Auflösung und Abstraktion. Ein Kruzifix aus St. Urban in Köln-Deutz von Walter Prinz (* 1933)
Kruzifix von Walter Prinz
Eichenholz, Bronze
Köln, 1981
in St. Urban, Köln-Deutz (Stegerwaldsiedlung)
Beeindruckend und monumental steht das 2,20 m hohe Kruzifix mit einem Kreuz aus alten Eichenbalken und einem vollplastisch gearbeiteten, bronzenen Christus-Korpus im Altarraum der Deutzer Kirche St. Urban (Fritz Schaller, 1964–65). Das Holz der schlanken Kreuzbalken mit quadratischem Querschnitt ist rau, weist Bearbeitungsspuren und Risse auf. Die Balkenvorderseiten sind mit ornamentalen Einkerbungen in der Form liegender Doppelkegel versehen. Der Körper des fast lebensgroßen, leidend interpretierten Jesus löst sich künstlerisch abstrahiert in der Komposition aus vielen Kuben verschiedener Größe auf. Augen und Mund sind gerade noch leicht geöffnet, die Hände an den nach oben abgewinkelten Armen schmerzvoll gestreckt. Der Körper des Gekreuzigten windet sich, er macht von den Schultern aus über die Hüfte bis in die Knie eine leichte Drehung, die Füße suchen auf dem Fußpodest letzten Halt. Die Drehung des Korpus, seitlich nach unten vom Kreuz weg, unterstreicht – ebenso wie die raue Oberflächenbeschaffenheit der Bronze – den schmerzverzerrten Ausdruck des Sterbenden. Sein Blick ist geradezu hilfesuchend auf den Altar gerichtet.

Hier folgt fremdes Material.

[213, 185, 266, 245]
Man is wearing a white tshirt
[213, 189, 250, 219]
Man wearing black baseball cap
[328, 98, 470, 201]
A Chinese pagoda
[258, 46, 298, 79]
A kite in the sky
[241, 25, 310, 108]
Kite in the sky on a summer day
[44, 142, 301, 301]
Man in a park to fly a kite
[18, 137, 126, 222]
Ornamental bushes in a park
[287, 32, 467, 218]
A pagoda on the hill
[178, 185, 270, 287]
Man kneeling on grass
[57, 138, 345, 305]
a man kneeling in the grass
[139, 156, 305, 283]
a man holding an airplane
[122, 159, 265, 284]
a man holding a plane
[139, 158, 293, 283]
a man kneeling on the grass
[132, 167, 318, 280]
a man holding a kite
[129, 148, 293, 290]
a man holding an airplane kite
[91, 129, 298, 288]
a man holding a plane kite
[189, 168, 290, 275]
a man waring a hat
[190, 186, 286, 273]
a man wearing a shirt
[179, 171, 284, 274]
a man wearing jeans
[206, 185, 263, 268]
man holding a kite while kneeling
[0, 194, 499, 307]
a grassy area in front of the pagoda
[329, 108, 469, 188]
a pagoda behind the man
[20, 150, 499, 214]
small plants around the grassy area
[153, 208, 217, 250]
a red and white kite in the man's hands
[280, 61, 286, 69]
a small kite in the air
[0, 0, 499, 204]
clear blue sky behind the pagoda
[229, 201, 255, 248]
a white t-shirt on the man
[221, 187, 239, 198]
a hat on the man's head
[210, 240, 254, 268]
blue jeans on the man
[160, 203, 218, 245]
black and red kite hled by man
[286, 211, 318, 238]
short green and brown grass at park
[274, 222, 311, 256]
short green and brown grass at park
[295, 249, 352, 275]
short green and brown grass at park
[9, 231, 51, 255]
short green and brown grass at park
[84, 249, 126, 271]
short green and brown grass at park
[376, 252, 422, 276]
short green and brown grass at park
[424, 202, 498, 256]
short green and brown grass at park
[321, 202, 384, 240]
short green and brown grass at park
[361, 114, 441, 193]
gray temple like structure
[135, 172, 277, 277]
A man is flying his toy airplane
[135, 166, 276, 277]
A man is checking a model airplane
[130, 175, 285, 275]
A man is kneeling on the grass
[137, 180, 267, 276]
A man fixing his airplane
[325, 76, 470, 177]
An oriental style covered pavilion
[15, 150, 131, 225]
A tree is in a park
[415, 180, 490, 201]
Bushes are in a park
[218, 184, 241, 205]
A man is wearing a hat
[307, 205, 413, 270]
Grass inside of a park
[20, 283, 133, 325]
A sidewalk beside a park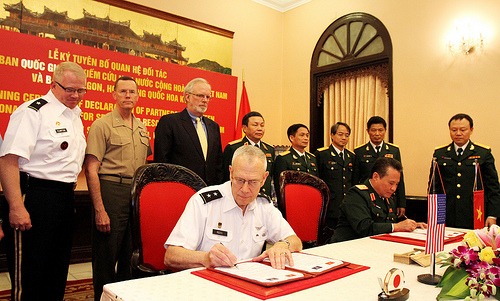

Der Kölner Künstler Walter Prinz (geb. 1933) studierte in den 1950er Jahren zunächst Innenarchitektur an den Kölner Werkschulen. Er machte sich dann bildhauerisch selbstständig und war seit Mitte der 1980er Jahre zunehmend auch malerisch tätig. Nicht selten ergänzen sich so in den von Prinz ausgestatteten Kirchenräumen die verschiedenen künstlerischen Medien zu einem stimmigen Sakralraum, wie auch in St. Urban erkennbar ist: Während das monumentale Kruzifix den nach oben geöffneten Altarraum dominiert und damit den Ort markiert, an dem senkrechte und waagerechte Dimension sowohl architektonisch als auch liturgisch zusammentreffen, befinden sich an den Seitenwänden der hellen, zeltartig gebildeten Kirche drei großformatige Ölgemälde, die Prinz 1988 schuf; sie bilden einen Zyklus zum Thema Exodus. In kräftigen Farben und einer ähnlich kubisch-abstrakten Bildsprache flankieren die Meditationsbilder den Taufort, den Tabernakel und die Seite des Gemeinderaumes und lassen so für den Gläubigen erfahrbar werden: Wie Gott das Volk Israel im Exodus nicht allein gelassen hat, so begleitet Er den Gläubigen auf seinen Lebenswegen und -stationen. Die unbedingte Heilszusage Gottes kulminiert überdies in der Feier der Eucharistie, unter dem Kreuz im Zentrum der Kirche.